This project implements a browser-based face liveness detection system using machine learning models. The system is designed to detect whether the face presented in the camera feed is live or a spoof (e.g., photo, video).
- Real-Time Video Processing: Captures live video from the user's camera.
- ML-Based Liveness Detection: Uses a machine learning model to detect face liveness in real-time.
- Browser-Compatible: Works across major browsers (Chrome, Firefox, Edge) using TensorFlow.js or ONNX.js.
- Clone the Repository:
git clone [https://github.com/sathya-pramodh/LiveFace.git] cd LiveFace
- Model:
- Select a model(for now we can build one later with a novel architecture) which is lightweight but with great accuracy such as https://arxiv.org/pdf/1909.13522 what Amogh suggested.
- Workflow as discussed for now:
- Camera Access: Upon accessing the application, grant camera access must be provided to start the video feed. The video feed will be displayed on the web page.
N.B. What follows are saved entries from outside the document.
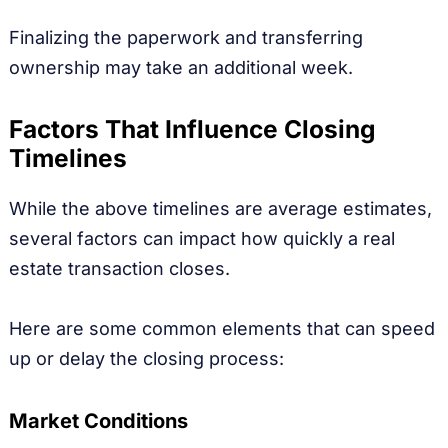
Finalizing the paperwork and transferring
ownership may take an additional week.
Factors That Influence Closing
Timelines
While the above timelines are average estimates,
several factors can impact how quickly a real
estate transaction closes.
Here are some common elements that can speed
up or delay the closing process:
Market Conditions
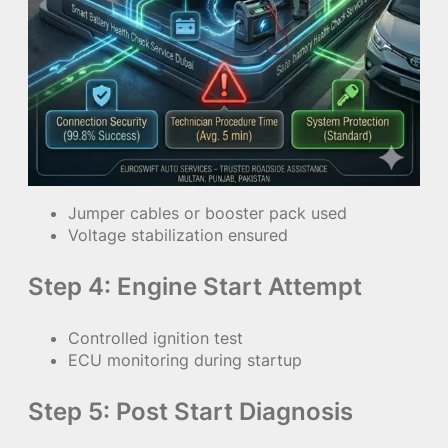
Jumper cables or booster pack used
Voltage stabilization ensured
Step 4: Engine Start Attempt
Controlled ignition test
ECU monitoring during startup
Step 5: Post Start Diagnosis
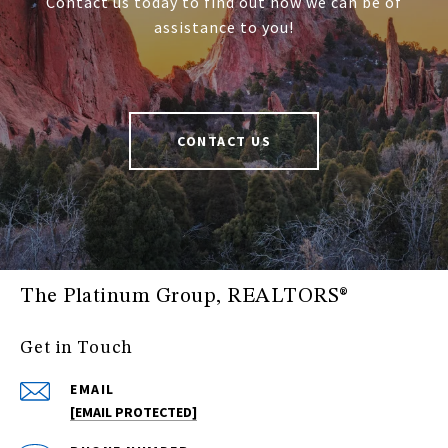
Contact us today to find out how we can be of
assistance to you!
CONTACT US
The Platinum Group, REALTORS®
Get in Touch
EMAIL
[EMAIL PROTECTED]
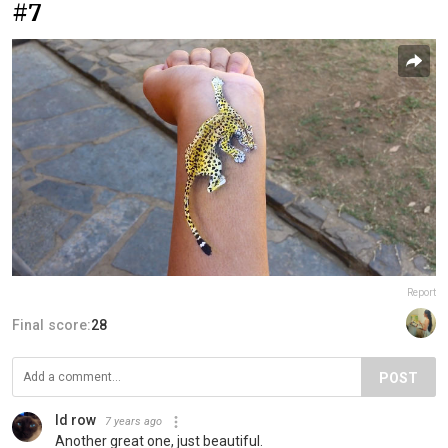
#7
Report
Final score:
28
POST
Id row
7 years ago
Another great one, just beautiful.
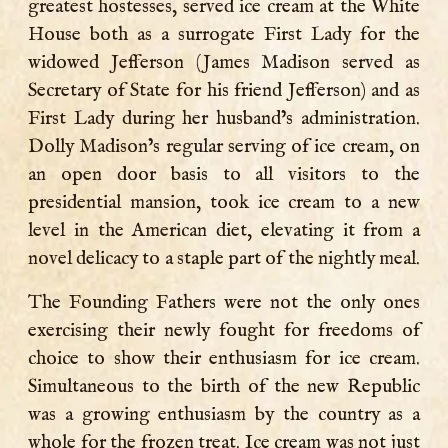
greatest hostesses, served ice cream at the White
House both as a surrogate First Lady for the
widowed Jefferson (James Madison served as
Secretary of State for his friend Jefferson) and as
First Lady during her husband’s administration.
Dolly Madison’s regular serving of ice cream, on
an open door basis to all visitors to the
presidential mansion, took ice cream to a new
level in the American diet, elevating it from a
novel delicacy to a staple part of the nightly meal.
The Founding Fathers were not the only ones
exercising their newly fought for freedoms of
choice to show their enthusiasm for ice cream.
Simultaneous to the birth of the new Republic
was a growing enthusiasm by the country as a
whole for the frozen treat. Ice cream was not just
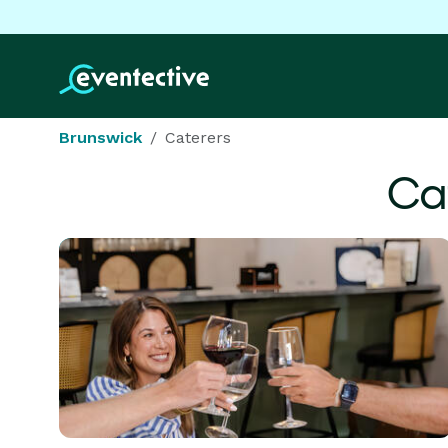
Brunswick
Caterers
Ca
- Real-Time Liveness Detection: The application should capture frames from the video feed at regular intervals. Each frame is sent to the server or processed directly in the browser(most likely) to determine liveness. The liveness status is displayed in real-time.
- Development Notes:
- Server-Side Processing: Frames captured from the video feed are sent to the Flask server, where they are preprocessed and passed through the liveness detection model.
- Client-Side Processing: Alternatively, use TensorFlow.js or ONNX.js to run the model directly in the browser, reducing latency and server load.